The Public Interest

Pollution deadlines and the coalition for failure

R. Shep Melnick

Spring 1984

AT first the activity on the floor of the House of Representatives seemed ordinary enough. Representative Henry Waxman (D-California), chairman of the subcommittee with jurisdiction over the Clean Air Act, and one of Congress’s staunchest supporters of rigorous environmental regulation, was engaged in yet another battle with his formidable committee chairman, Representative John Dingell (D-Michigan), known to some as “Tailpipe Johnny” for his annual efforts to relax auto emission standards. But this time something had gone awry. Waxman was endorsing an appropriation bill rider that would prevent the Environmental Protection Agency (EPA) from imposing a construction ban on states failing to meet the Clean Air Act’s 1982 deadline for attaining health-based air quality standards.

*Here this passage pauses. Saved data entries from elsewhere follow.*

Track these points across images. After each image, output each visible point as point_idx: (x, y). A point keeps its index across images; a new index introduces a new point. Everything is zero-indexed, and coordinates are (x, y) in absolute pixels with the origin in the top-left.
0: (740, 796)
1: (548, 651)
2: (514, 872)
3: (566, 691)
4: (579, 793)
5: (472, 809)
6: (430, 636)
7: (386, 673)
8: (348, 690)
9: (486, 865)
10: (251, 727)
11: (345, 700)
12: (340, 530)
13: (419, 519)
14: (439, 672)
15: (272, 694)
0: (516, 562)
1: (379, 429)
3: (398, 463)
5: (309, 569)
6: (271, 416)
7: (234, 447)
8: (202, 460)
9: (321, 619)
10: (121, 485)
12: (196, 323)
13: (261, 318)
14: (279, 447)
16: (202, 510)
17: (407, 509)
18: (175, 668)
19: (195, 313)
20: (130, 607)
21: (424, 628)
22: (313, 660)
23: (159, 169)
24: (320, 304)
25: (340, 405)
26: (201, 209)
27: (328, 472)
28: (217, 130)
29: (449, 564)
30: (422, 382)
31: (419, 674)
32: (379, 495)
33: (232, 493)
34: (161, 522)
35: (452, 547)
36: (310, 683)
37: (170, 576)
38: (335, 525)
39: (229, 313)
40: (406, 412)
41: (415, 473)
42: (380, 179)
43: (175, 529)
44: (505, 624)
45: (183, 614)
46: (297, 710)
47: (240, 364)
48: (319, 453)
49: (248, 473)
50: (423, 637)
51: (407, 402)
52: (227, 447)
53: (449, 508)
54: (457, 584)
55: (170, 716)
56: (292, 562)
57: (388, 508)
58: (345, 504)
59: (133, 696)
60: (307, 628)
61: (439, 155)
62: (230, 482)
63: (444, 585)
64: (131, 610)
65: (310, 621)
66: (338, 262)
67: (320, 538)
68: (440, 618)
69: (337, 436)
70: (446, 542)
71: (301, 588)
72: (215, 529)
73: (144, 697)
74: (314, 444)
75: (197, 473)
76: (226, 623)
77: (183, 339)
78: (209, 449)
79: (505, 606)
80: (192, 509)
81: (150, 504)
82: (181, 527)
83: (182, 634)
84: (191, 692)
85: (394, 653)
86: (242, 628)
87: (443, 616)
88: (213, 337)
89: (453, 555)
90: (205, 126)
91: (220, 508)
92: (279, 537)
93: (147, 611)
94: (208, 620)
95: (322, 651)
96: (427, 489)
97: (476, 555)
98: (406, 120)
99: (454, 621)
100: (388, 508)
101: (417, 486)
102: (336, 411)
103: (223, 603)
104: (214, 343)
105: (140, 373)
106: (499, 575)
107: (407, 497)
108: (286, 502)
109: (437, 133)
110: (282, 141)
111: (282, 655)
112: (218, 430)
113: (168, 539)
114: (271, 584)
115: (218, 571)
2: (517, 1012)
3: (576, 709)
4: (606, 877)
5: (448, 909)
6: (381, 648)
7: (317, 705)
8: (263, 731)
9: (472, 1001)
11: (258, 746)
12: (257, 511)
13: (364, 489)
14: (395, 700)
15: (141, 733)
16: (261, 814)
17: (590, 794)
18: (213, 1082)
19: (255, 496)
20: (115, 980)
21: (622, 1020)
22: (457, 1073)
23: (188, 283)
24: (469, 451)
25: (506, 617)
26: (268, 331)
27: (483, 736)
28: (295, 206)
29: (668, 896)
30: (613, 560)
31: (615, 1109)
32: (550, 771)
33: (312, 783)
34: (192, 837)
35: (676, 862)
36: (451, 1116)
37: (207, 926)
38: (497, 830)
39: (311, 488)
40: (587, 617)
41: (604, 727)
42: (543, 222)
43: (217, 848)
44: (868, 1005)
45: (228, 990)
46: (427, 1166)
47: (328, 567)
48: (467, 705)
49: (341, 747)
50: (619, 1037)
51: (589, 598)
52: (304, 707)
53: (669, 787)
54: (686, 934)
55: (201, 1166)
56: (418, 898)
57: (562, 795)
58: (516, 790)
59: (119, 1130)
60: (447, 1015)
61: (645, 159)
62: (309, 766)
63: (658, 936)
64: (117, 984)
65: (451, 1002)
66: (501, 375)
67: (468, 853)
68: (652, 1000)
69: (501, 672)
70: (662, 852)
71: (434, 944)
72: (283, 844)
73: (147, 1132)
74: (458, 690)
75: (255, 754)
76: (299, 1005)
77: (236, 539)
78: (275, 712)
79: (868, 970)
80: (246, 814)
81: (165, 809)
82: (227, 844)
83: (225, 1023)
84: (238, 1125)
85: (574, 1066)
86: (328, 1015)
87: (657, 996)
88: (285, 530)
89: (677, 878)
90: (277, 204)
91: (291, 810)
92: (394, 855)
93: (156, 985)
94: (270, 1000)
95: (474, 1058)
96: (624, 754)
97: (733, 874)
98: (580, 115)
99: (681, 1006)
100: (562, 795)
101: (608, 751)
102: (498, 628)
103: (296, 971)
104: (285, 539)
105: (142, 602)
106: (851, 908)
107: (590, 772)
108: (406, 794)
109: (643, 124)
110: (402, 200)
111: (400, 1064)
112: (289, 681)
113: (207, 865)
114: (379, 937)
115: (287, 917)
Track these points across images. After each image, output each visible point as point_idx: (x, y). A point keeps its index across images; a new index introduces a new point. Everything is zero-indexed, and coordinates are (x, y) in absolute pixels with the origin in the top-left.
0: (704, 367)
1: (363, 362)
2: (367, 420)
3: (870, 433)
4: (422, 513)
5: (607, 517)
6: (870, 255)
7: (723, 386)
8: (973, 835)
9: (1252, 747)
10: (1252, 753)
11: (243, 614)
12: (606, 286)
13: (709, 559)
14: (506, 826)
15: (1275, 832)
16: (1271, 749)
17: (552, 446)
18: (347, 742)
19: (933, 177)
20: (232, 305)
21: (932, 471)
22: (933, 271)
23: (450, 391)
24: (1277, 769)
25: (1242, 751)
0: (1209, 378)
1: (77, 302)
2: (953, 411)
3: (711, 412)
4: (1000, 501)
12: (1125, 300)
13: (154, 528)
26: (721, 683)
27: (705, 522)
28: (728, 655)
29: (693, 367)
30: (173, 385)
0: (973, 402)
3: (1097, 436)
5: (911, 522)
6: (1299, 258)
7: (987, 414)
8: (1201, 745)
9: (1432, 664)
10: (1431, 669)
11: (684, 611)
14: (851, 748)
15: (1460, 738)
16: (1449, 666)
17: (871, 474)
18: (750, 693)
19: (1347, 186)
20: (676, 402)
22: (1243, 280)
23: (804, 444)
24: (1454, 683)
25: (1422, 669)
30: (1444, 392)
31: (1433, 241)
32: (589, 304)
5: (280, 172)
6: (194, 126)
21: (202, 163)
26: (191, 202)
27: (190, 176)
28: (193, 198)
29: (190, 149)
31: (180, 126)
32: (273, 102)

He and his allies railed against former EPA Administrator Anne Gorsuch Burford’s threat to impose such a ban in the 213 counties throughout the nation that exceeded those standards, calling her action “heavy-handed” and advising her successor to be more “’flexible” in accommodating states that make “good faith” efforts to comply with the act. Dingell—who in 1982 led an effort to weaken the entire Clean Air Act---opposed Waxman’s rider, warning, “’If you vote for this amendment, you are voting for dirty air.’” No wonder one House member announced that she was “astounded at this debate” of June 2, 1983, and another admitted to being “totally confused.”